- Harasta Location in Syria
- Coordinates: 33°34′N 36°22′E﻿ / ﻿33.567°N 36.367°E
- Country: Syria
- Governorate: Rif Dimashq Governorate
- District: Duma District
- Subdisrict: Harasta
- Elevation: 702 m (2,303 ft)

Population (2007)
- • Total: 34,184
- Time zone: UTC+2 (EET)
- • Summer (DST): UTC+3 (EEST)
- Area codes: Country code: 963, City code: 11
- Climate: BSk

= Harasta =

Harasta (حرستا, ܚܪܣܬܐ), also known as Harasta al-Basal or Hirista, is a town and northeastern suburb of Damascus, Rif Dimashq, Syria. Harasta has an altitude of 702 meters. It has a population of 34,184 as of 2007, making it the 43rd largest city per geographical entity in Syria.

==History==
During the Syrian Civil War, it was one of the earliest rebel-held cities in Syria (see Battle of Douma and Rif Dimashq clashes (November 2011–March 2012)). Before the war, Harasta had been home to the 104th and 105th Republican Guard regiments and has a high population of Alawites in the suburbs, although it was a site of several anti-government protests in 2011. Harasta was reported under rebel control by early 2012. In March 2012 and again on 21 October 2012 it was reported that Harasta was under heavy government shelling.
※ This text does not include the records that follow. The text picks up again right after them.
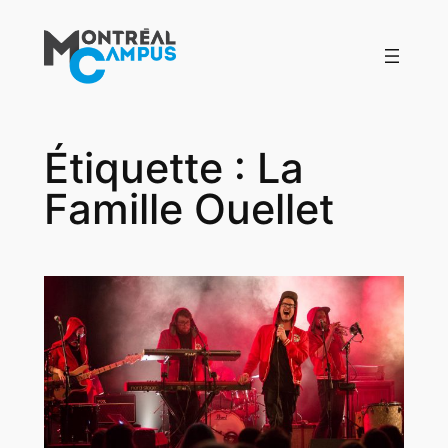
Aller
au
contenu
Étiquette :
La
Famille Ouellet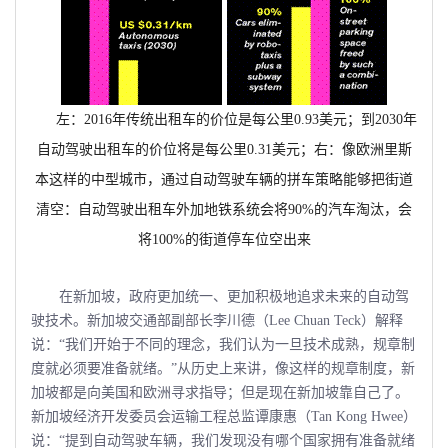
左：
2016
年传统出租车的价位是每公里
0.93
美元；到
2030
年
自动驾驶出租车的价位将是每公里
0.31
美元；右：像欧洲里斯
本这样的中型城市，通过自动驾驶车辆的拼车策略能够把街道
清空：自动驾驶出租车外加地铁系统会将
90%
的汽车淘汰，会
将
100%
的街道停车位空出来
在新加坡，政府更加统一、更加积极地追求未来的自动驾
驶技术。新加坡交通部副部长李川德（Lee Chuan Teck）解释
说：“我们开始于不同的理念，我们认为一旦技术成熟，规章制
度就必须要准备就绪。”从历史上来讲，像这样的规章制度，新
加坡都是向美国和欧洲寻求指导；但是现在新加坡靠自己了。
新加坡经济开发委员会运输工程总监谭康惠（Tan Kong Hwee）
说：“提到自动驾驶车辆，我们发现没有哪个国家拥有准备就绪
On 25 October, the Syrian army fired heavy tank and rocket barrages, after rebels overran two army checkpoints on the edge of the town. On 26 October 2012, it was shelled with heavy artillery, killing at least 10. On 30 October, government airstrikes targeted Harasta. It reported to be under regime control on 25 November 2012. In August 2013 it was reported under rebel control with government advances on key points in the town. Government control but rebel advances were reported in January 2014. It was reported targeted by chemical attacks in April 2014. Territory in Harasta changed hands repeatedly during the Rif Dimashq offensive (September 2015). It has been the site of fighting in the Battle of Harasta (2017–18).

On 23 March 2018, the Syrian army captured Harasta.

On 7 December 2024, Harasta was liberated by rebel forces.